● Task instructions: Please count, in the material below, each line containing "turn", and report only the number.

● Excerpted data:

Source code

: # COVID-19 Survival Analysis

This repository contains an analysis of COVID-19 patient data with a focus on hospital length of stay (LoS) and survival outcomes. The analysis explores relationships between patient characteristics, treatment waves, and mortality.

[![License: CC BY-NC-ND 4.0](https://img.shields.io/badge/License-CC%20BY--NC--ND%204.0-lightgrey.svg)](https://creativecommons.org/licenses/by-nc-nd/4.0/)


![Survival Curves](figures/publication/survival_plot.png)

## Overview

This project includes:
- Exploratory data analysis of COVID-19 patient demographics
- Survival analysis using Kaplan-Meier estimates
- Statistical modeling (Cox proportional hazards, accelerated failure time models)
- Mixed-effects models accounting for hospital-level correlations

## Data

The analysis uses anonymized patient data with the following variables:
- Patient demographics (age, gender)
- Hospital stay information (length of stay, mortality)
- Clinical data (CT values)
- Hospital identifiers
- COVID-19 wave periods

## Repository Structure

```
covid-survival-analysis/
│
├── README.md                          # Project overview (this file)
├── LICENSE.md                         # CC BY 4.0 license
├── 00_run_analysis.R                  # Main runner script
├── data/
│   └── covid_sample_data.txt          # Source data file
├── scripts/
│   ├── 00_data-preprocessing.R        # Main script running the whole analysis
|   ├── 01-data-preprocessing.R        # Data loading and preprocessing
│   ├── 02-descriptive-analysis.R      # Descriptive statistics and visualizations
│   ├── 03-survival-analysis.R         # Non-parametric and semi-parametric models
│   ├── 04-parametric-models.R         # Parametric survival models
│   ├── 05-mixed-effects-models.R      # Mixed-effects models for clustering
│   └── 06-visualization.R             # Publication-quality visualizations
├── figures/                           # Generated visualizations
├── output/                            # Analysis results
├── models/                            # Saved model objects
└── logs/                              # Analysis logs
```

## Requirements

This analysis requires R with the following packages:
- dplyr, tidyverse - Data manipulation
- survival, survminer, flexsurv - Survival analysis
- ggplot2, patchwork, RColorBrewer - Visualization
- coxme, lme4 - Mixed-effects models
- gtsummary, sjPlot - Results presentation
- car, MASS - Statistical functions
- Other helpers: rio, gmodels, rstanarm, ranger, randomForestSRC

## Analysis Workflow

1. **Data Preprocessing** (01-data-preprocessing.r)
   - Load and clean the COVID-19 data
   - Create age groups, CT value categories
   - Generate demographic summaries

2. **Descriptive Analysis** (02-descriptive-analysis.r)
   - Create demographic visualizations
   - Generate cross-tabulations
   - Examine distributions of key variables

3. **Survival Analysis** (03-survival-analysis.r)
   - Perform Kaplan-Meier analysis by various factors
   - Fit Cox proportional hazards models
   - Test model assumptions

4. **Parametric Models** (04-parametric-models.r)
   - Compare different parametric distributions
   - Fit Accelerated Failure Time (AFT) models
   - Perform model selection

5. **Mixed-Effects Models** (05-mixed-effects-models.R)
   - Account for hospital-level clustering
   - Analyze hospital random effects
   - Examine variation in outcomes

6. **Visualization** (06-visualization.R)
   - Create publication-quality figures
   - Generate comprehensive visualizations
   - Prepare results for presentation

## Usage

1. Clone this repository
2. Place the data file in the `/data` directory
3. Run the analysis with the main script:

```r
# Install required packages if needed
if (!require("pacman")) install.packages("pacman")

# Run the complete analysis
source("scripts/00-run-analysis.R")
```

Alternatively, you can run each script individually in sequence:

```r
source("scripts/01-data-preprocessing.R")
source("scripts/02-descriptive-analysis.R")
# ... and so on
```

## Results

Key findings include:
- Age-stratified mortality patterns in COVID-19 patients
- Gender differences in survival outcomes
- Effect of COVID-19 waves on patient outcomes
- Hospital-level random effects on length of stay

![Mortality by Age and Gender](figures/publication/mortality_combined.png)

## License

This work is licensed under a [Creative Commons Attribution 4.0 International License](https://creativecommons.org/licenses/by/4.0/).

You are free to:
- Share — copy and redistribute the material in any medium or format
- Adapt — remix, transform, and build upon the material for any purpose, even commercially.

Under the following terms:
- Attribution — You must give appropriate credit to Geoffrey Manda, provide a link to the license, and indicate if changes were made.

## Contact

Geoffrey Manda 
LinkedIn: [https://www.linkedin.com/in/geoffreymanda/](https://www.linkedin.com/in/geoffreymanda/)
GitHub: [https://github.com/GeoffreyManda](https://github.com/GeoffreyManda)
---
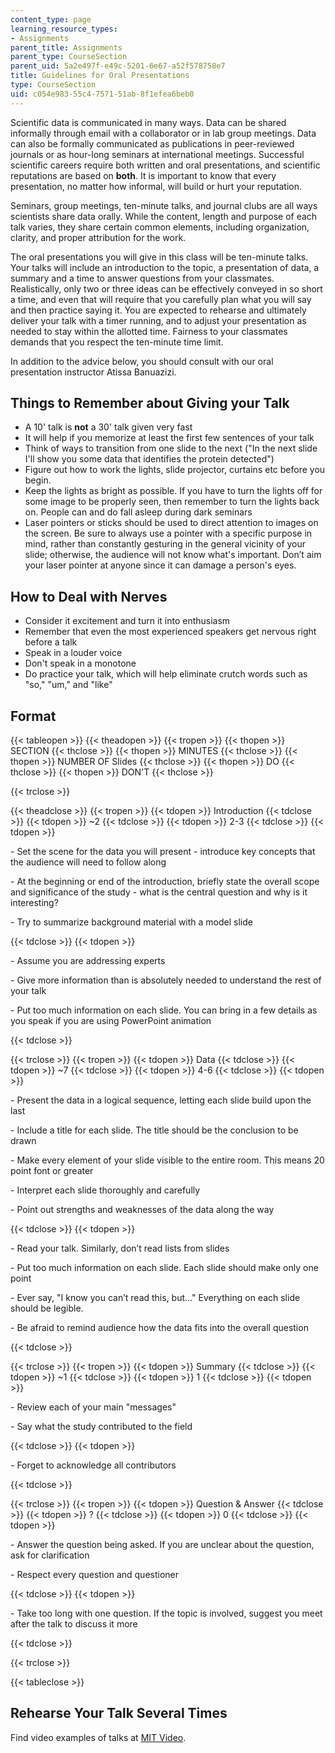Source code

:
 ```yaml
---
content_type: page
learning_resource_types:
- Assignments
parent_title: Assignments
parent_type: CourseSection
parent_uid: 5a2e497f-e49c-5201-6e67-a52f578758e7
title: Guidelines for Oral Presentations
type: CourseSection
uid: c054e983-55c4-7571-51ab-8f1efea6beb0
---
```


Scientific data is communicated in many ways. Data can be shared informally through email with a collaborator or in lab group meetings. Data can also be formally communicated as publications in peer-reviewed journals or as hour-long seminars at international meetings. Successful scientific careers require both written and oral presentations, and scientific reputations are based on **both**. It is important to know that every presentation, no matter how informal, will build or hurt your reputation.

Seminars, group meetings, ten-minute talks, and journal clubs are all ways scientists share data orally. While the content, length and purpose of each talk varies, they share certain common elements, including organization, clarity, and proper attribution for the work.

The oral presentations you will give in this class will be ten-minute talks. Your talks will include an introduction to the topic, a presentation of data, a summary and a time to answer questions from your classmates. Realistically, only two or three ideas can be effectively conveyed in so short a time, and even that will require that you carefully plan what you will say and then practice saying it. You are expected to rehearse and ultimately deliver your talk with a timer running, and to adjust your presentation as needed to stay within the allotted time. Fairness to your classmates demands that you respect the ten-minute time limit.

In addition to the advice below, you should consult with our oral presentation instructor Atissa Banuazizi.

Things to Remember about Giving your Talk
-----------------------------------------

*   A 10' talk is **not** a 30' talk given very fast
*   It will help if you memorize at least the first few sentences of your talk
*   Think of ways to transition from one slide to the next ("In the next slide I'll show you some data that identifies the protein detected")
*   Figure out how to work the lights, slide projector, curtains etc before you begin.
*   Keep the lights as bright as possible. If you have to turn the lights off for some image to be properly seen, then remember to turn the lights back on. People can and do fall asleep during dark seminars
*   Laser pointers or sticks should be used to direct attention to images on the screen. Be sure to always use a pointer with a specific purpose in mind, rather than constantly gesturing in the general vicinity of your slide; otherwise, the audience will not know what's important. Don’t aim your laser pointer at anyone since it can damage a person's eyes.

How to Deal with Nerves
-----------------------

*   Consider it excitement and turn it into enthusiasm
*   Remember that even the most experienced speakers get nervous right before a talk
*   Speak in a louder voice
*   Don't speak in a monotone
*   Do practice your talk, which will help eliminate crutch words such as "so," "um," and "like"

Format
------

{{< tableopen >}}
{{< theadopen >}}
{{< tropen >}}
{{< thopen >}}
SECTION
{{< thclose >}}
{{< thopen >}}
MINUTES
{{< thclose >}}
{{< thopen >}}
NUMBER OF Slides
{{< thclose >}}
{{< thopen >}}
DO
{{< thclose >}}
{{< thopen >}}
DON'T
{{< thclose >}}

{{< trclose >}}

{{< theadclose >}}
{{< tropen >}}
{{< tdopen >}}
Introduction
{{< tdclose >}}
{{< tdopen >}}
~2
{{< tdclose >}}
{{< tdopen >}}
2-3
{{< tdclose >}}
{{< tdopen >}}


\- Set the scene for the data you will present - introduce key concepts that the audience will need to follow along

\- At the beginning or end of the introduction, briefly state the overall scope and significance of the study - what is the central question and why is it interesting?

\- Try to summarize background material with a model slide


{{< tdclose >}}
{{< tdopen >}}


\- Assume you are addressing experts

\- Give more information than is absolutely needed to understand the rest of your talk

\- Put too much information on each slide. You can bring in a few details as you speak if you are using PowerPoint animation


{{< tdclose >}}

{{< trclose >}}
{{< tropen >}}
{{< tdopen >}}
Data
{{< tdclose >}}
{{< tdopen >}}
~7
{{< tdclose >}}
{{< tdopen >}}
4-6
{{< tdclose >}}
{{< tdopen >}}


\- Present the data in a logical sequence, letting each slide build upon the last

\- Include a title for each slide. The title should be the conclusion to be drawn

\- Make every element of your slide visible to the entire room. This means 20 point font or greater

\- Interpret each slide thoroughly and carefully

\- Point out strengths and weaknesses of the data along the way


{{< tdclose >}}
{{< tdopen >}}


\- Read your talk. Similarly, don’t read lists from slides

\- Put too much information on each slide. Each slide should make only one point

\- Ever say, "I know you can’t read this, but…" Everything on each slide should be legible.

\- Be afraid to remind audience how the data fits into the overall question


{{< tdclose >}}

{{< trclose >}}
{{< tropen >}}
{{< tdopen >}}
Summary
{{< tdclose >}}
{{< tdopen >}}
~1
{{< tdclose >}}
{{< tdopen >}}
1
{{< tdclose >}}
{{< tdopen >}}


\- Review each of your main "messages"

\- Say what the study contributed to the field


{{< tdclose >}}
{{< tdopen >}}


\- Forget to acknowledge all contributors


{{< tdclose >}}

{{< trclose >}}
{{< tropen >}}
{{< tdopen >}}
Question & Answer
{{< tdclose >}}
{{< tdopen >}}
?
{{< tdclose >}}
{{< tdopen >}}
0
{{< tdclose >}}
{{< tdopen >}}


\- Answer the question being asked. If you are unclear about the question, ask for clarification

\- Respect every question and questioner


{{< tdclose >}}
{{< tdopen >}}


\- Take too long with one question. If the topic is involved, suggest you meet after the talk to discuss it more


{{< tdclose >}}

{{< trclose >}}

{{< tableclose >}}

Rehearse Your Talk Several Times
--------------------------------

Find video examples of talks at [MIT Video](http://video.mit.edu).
--
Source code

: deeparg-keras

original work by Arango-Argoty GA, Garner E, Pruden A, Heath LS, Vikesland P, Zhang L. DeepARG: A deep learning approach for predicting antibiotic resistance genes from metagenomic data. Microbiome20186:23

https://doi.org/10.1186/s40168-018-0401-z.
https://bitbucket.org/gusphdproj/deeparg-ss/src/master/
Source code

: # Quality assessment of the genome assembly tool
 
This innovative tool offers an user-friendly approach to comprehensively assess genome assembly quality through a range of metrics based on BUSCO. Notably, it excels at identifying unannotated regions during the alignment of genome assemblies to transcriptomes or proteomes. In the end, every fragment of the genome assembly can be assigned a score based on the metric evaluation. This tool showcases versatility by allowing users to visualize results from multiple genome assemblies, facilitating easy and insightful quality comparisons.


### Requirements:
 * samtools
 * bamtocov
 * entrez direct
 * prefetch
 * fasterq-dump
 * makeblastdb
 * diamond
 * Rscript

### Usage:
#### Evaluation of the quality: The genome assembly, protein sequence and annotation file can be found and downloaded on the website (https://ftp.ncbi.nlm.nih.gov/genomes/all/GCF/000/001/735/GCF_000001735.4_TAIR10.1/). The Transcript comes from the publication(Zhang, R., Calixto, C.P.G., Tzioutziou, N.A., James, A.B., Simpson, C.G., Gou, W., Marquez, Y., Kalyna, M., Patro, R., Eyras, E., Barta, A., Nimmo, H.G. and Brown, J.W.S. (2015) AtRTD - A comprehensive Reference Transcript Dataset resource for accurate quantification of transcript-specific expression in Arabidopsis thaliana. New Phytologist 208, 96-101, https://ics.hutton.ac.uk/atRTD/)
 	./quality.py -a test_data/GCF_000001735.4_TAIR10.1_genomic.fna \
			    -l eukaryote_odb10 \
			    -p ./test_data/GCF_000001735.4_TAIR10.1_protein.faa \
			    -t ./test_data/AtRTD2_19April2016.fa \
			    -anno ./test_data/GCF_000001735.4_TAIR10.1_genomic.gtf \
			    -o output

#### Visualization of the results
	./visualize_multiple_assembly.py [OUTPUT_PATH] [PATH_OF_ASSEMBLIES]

● Answer box: 2